What you will do: For every line in the records that has the word "this", make a copy.

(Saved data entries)
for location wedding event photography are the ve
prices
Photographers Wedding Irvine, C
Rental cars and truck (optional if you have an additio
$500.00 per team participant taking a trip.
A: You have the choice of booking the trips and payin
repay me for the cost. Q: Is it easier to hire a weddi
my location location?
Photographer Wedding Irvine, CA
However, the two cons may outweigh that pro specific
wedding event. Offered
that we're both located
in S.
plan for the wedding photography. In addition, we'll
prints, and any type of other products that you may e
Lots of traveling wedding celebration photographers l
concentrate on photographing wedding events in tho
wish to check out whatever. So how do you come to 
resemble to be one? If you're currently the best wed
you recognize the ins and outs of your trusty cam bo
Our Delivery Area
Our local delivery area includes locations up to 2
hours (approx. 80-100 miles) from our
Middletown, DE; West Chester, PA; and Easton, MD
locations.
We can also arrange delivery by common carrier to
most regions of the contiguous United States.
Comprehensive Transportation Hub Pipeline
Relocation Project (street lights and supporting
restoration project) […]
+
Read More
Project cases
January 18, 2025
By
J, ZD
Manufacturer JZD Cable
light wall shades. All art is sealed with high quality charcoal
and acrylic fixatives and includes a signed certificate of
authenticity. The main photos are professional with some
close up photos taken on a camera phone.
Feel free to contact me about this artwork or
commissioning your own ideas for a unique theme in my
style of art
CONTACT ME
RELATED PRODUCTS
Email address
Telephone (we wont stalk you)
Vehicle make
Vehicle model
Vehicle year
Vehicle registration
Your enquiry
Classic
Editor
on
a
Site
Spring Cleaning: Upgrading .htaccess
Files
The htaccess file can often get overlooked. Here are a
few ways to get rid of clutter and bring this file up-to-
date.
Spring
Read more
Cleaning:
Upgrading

Answer for the task:
Feel free to contact me about this artwork or
few ways to get rid of clutter and bring this file up-to-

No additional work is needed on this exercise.